Shadi Hamdan, Deniz Yuret
TL;DR
The paper demonstrates that negative examples can contribute disproportionately to learning in LLMs, using a likelihood-ratio framework (Likra) with separate positive and negative heads. Training with negative, especially near-miss, examples yields sharp accuracy gains and improves the model’s ability to reject plausible but incorrect answers, often outperforming traditional SFT with far fewer positive prompts.

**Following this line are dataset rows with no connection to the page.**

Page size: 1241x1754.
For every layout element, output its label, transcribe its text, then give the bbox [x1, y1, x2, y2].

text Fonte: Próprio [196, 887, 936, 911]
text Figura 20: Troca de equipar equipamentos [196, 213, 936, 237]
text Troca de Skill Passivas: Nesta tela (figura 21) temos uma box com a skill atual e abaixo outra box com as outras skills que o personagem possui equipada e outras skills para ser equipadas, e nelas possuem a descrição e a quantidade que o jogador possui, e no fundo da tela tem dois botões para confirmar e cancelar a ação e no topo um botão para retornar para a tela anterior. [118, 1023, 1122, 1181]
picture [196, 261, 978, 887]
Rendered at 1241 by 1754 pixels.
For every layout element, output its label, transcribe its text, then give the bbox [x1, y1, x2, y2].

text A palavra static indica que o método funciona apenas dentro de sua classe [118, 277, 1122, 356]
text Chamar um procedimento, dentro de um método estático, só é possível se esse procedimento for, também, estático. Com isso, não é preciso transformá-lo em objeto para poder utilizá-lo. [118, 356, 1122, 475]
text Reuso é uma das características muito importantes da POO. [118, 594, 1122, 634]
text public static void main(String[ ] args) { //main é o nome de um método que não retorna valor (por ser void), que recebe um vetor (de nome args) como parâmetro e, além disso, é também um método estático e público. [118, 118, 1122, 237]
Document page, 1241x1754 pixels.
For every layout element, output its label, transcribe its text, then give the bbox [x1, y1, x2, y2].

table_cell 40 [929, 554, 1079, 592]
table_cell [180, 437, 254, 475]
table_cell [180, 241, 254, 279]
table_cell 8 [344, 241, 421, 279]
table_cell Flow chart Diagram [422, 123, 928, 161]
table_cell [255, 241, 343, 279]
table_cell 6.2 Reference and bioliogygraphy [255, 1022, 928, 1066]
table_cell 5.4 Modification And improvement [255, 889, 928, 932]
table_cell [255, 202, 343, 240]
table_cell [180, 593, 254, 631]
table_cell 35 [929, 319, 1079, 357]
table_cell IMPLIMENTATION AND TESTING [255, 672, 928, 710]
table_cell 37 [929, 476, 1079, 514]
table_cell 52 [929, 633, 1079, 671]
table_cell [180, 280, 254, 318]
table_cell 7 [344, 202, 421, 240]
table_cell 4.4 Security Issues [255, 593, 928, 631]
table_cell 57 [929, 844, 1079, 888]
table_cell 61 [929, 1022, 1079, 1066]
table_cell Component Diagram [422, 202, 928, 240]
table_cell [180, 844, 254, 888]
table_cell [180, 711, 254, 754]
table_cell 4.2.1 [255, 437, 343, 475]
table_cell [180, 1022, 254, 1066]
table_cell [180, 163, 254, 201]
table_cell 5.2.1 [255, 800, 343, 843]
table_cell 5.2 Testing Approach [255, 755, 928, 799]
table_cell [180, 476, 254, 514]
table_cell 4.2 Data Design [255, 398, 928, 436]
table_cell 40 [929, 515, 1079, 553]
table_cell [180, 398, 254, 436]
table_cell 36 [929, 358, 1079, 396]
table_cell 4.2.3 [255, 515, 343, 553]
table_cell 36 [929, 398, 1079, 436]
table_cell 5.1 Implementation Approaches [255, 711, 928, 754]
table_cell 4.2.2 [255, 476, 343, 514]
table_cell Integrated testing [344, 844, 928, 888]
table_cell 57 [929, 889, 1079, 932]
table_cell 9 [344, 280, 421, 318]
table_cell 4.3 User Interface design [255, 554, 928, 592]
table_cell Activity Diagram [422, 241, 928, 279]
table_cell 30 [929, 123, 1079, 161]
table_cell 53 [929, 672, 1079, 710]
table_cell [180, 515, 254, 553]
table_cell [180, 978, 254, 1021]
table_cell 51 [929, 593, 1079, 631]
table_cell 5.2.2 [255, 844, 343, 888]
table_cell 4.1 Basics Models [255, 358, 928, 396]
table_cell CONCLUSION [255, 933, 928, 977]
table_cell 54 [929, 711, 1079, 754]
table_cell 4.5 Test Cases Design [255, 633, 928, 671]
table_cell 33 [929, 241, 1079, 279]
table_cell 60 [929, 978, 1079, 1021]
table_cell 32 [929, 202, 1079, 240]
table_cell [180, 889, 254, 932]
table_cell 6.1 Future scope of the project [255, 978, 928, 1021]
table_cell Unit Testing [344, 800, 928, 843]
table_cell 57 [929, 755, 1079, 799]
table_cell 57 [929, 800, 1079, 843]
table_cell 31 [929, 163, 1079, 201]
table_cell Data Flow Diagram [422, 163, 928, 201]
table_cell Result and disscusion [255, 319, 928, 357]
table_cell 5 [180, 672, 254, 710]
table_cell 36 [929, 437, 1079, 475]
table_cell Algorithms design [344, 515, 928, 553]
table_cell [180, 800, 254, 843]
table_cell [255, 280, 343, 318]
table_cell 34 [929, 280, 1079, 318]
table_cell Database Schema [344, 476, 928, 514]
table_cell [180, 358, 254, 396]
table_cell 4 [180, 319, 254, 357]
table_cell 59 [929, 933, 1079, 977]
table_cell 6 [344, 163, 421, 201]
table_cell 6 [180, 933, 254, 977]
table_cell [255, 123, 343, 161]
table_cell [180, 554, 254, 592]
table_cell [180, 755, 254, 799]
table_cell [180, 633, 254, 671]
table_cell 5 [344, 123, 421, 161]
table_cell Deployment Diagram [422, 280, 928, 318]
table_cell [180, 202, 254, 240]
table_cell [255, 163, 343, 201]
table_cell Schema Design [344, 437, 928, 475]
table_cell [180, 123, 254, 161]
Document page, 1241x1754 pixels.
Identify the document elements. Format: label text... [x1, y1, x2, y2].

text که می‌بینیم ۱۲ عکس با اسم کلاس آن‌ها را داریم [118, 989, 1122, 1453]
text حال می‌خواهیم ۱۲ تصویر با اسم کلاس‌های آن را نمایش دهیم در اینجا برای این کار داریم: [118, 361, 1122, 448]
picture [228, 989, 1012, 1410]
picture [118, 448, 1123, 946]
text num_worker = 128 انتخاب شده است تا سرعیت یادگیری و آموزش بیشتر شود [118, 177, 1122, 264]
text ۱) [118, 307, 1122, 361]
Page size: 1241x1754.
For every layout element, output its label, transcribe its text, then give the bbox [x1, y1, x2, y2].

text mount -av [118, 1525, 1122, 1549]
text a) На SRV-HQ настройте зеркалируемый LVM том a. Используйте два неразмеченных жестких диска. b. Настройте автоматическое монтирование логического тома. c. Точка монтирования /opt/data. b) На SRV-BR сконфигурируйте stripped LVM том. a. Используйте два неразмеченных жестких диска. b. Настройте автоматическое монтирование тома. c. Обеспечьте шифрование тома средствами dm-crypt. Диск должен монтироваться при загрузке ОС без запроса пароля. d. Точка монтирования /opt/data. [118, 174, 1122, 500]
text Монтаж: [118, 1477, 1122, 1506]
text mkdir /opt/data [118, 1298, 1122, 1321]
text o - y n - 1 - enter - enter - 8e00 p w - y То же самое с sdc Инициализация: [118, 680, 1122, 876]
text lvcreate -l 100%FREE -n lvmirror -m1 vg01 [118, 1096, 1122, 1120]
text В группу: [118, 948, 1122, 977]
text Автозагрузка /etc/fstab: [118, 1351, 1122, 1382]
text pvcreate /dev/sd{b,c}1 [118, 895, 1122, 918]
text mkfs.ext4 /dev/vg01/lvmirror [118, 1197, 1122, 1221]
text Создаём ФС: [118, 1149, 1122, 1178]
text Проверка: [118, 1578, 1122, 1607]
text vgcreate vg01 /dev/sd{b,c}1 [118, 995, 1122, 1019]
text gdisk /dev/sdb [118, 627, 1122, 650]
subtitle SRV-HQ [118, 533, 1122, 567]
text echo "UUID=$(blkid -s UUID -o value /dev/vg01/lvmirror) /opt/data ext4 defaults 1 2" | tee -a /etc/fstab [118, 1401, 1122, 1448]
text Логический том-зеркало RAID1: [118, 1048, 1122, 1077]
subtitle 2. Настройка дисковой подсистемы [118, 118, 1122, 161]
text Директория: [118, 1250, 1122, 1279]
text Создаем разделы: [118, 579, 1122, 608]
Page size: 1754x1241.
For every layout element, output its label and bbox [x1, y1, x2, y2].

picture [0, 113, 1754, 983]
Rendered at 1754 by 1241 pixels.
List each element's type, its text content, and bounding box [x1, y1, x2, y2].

The findings suggest that much of a pretrained model's factual knowledge can be unlocked by contrasting correct versus plausible incorrect outputs, with implications for reducing hallucinations and enhancing evaluation. The approach is validated across ARC-Challenge and Hellaswag benchmarks and several base models, highlighting a potentially general mechanism for improving discriminative accuracy while clarifying the role of alignment data in LLM training.
Abstract
Large language models (LLMs) undergo a three-phase training process: unsupervised pre-training, supervised fine-tuning (SFT), and learning from human feedback (RLHF/DPO). Notably, it is during the final phase that these models are exposed to negative examples -- incorrect, rejected, or suboptimal responses to queries. This paper delves into the role of negative examples in the training of LLMs, using a likelihood-ratio (Likra) model on multiple-choice question answering benchmarks to precisely manage the influence and the volume of negative examples. Our findings reveal three key insights: (1) During a critical phase in training, Likra with negative examples demonstrates a significantly larger improvement per training example compared to SFT using only positive examples. This leads to a sharp jump in the learning curve for Likra unlike the smooth and gradual improvement of SFT; (2) negative examples that are plausible but incorrect (near-misses) exert a greater influence; and (3) while training with positive examples fails to significantly decrease the likelihood of plausible but incorrect answers, training with negative examples more accurately identifies them. These results indicate a potentially significant role for negative examples in improving accuracy and reducing hallucinations for LLMs.